Consultation success stories included:
■ Water Use Plan (WUP)—This considered all water uses (fish, wildlife, industry, power, recreation, heritage and culture) within the watershed. Through a stakeholder consultative committee process, a water-use strategy was developed to meet all stakeholders’ interests. This process formed the foundation for the provincial guidelines currently used to develop WUPs for all existing BC Hydro hydroelectric facilities.
■ Economic Development Plan (EDP)—Since the power plant is located within the traditional territory of the Kwantlen First Nation, an EDP was designed to focus on employment and contract opportunities. As a result of deep draw-downs necessary for construction, BC Hydro funded archeological training for several Kwantlen First Nation members as well as a series of archeological studies within the watershed area. These studies uncovered more than 2,000 artifacts, numerous heritage sites and pictographs on the Stave Reservoir shoreline. An EDP was also designed for the District of Mission, a local historic community.

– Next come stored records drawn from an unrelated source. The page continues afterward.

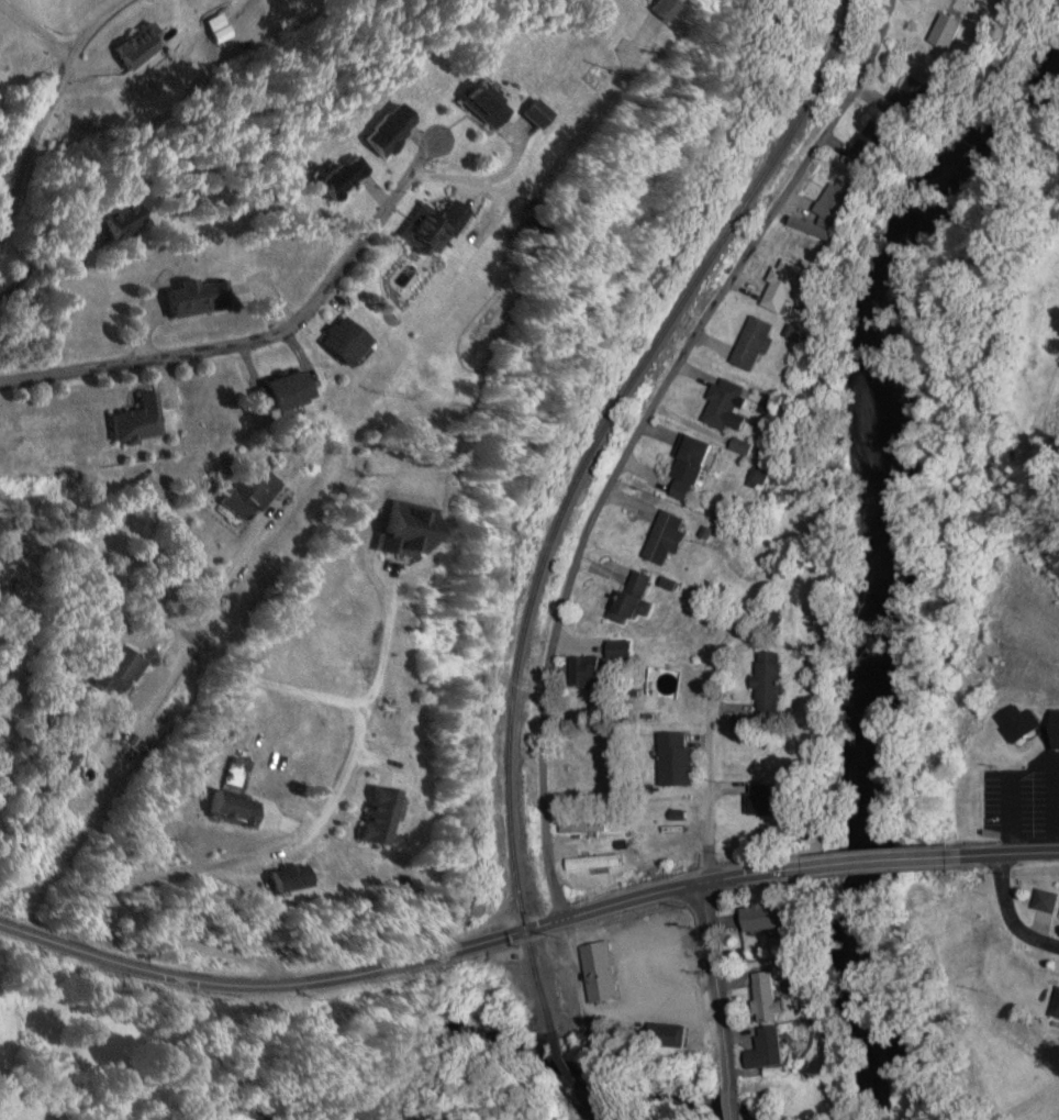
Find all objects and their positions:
building: (681, 8)
road: (36, 30)
building: (951, 30)
building: (141, 46)
power tower: (603, 74)
building: (916, 93)
road: (50, 105)
building: (490, 106)
building: (545, 114)
building: (395, 130)
building: (872, 145)
building: (345, 179)
building: (841, 199)
building: (126, 219)
building: (438, 226)
building: (788, 285)
building: (200, 298)
road: (264, 336)
building: (349, 340)
building: (758, 342)
building: (291, 390)
power tower: (372, 390)
building: (731, 406)
building: (138, 421)
road: (637, 435)
building: (699, 466)
railway: (578, 485)
building: (252, 492)
building: (414, 531)
building: (672, 538)
river: (898, 567)
building: (643, 596)
building: (623, 653)
building: (591, 670)
building: (121, 671)
building: (774, 677)
building: (1018, 722)
building: (1055, 740)
power tower: (121, 743)
building: (680, 759)
building: (67, 761)
road: (347, 778)
road: (711, 795)
building: (771, 800)
building: (240, 809)
building: (391, 817)
building: (588, 826)
road: (1007, 851)
road: (876, 859)
building: (598, 862)
building: (299, 879)
road: (1018, 908)
building: (771, 916)
road: (398, 963)
building: (604, 971)
building: (771, 996)
road: (719, 1003)
building: (673, 1034)
building: (773, 1047)
railway: (572, 1060)
railway: (591, 1105)

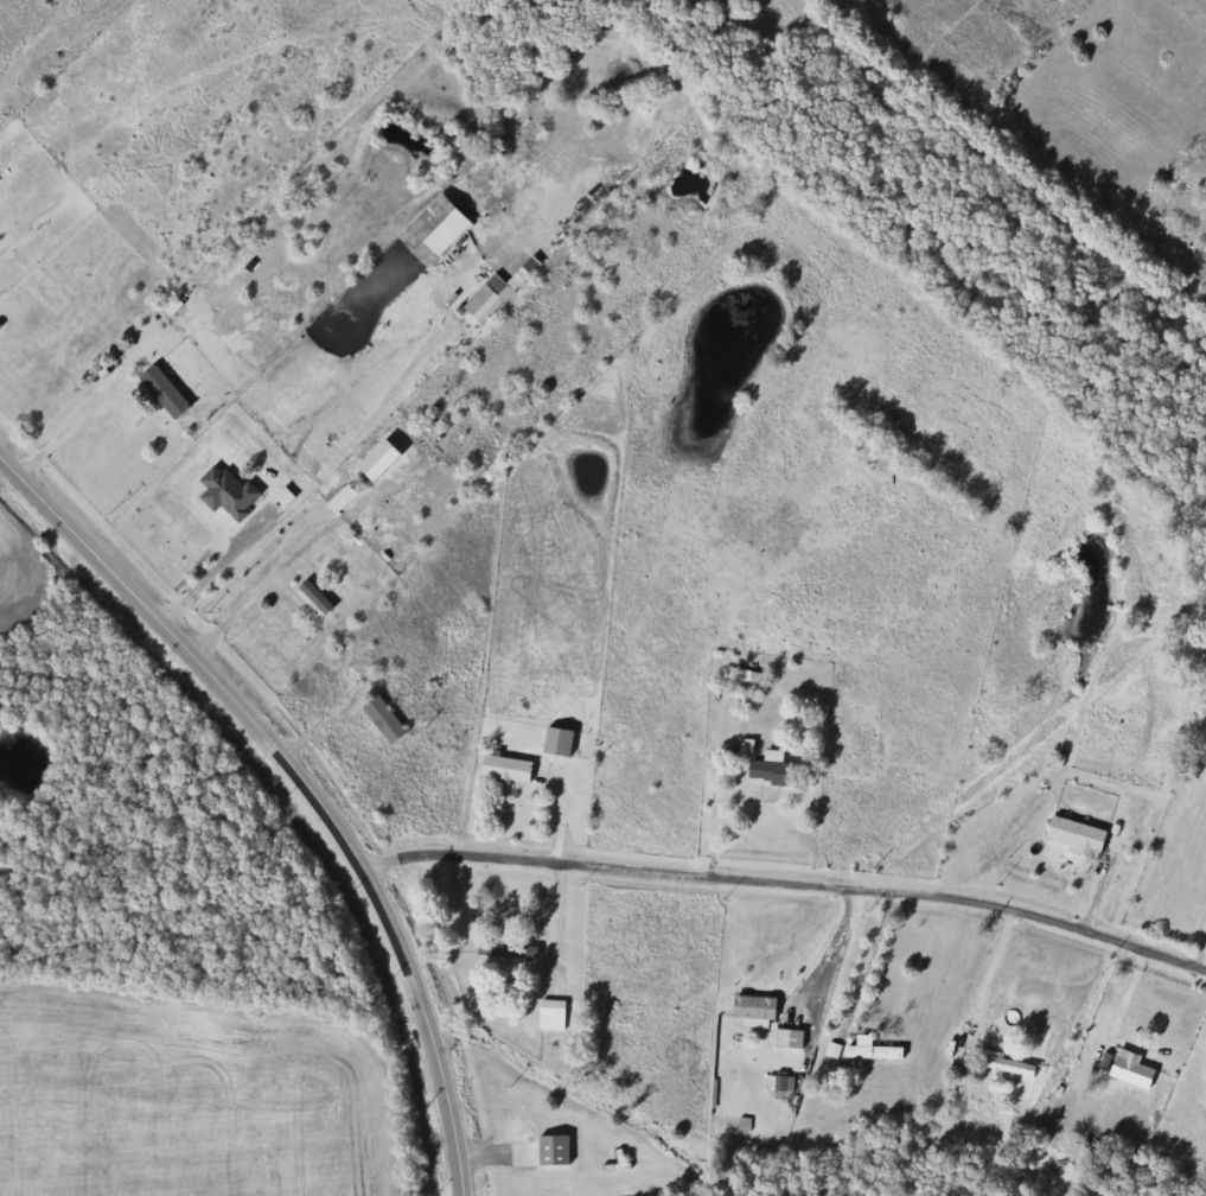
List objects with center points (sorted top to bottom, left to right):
building: (488, 301)
building: (165, 393)
road: (68, 431)
building: (868, 448)
building: (241, 483)
road: (212, 566)
road: (256, 585)
building: (751, 682)
building: (385, 720)
road: (719, 741)
building: (559, 742)
building: (506, 770)
building: (775, 770)
road: (305, 780)
building: (1077, 837)
road: (557, 884)
road: (788, 886)
road: (480, 918)
road: (828, 951)
building: (513, 955)
road: (1200, 958)
road: (868, 962)
road: (987, 983)
building: (753, 1010)
building: (552, 1015)
building: (789, 1039)
building: (873, 1053)
building: (1010, 1067)
building: (1133, 1071)
building: (554, 1151)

■ Hayward Park Plan—A new site access road was built in response to the public's desire to keep open Hayward Park, a recreational facility adjacent to the power plant. The new road also provided greater public safety as it separated construction traffic from public traffic during the four-year project. Hayward Park attracts up to 250,000 visitors per year.
■ Institution of Intermittent Road Delays—The road over the dam is a main transportation route for school buses, emergency vehicles and other local traffic. Since the public did not want lengthy road closures, a plan was developed to allow only short, less-than-10-minute closures during construction.
■ Road Widening—The public requested relief from the bottleneck created by the single-lane access road over the dam. BC Hydro, in partnership with the District of Mission, agreed to widen the road to accommodate two lanes.
■ Environmental Management Plan (EMP)—A detailed EMP was designed in consultation with the Canadian Ministry of Environment, Lands and Parks (MELP) and Fisheries and Oceans Canada. As part of this plan, an independent environmental inspector was hired to monitor all aspects of construction and implement appropriate measures to protect the environment.
Final costs for the Definition Phase was Can$3.3 million and concluded with a business case and project plan to proceed to the Implementation Phase.
The Project Implementation Phase (1995–2000). This part of the project plan included:
■ Finalizing design of the two-unit, 90-mW power plant
■ Continuing public consultation with First Nations and other stakeholders
■ Completing and implementing the environmental mitigation and compensation plans
■ Constructing the new power plant, intake, switchyard and tailrace channel
■ Testing and commissioning the new structures
■ Handing the project over to the operation and maintenance team
■ Documenting the project.
The final cost of the Project Implementation Phase was Can$180 million. In the fall of 1999, generators within the old powerhouse were shut down and the new power plant was placed into service—on time and under the approved budget.
This did not mean the demise of the older powerhouse, however. Given its age and historical significance, the public expressed a desire to preserve and access it, so the old powerhouse was converted into a historic visitor center. It will assist in educating the public about past, present and future electricity generation and is scheduled to open in November 2001.